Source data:

[Start of Attachment]

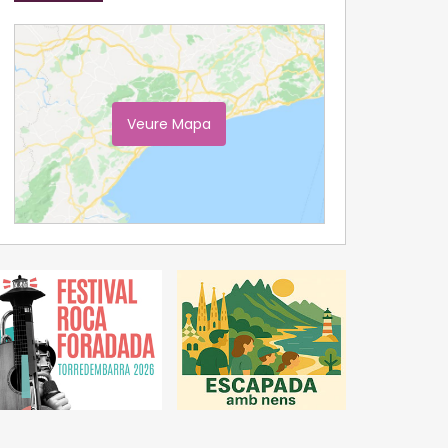
Veure Mapa
Ampliar Mapa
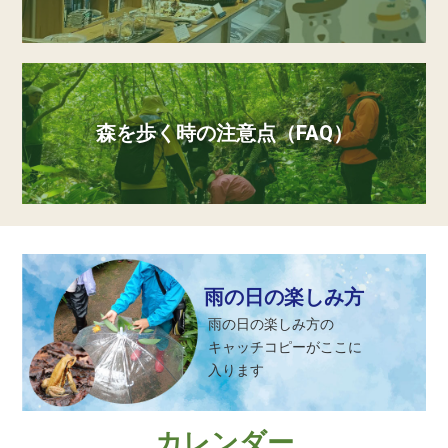
森を歩く時の注意点（FAQ）
雨の日の楽しみ方
雨の日の楽しみ方の
キャッチコピーがここに
入ります
カレンダー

[End of Attachment]

Please rewrite every line of text in the listing above as one numbered list, omitting the pictures and any blank lines.

Response area:
1. Veure Mapa
2. Ampliar Mapa
3. 森を歩く時の注意点（FAQ）
4. 雨の日の楽しみ方
5. 雨の日の楽しみ方の
6. キャッチコピーがここに
7. 入ります
8. カレンダー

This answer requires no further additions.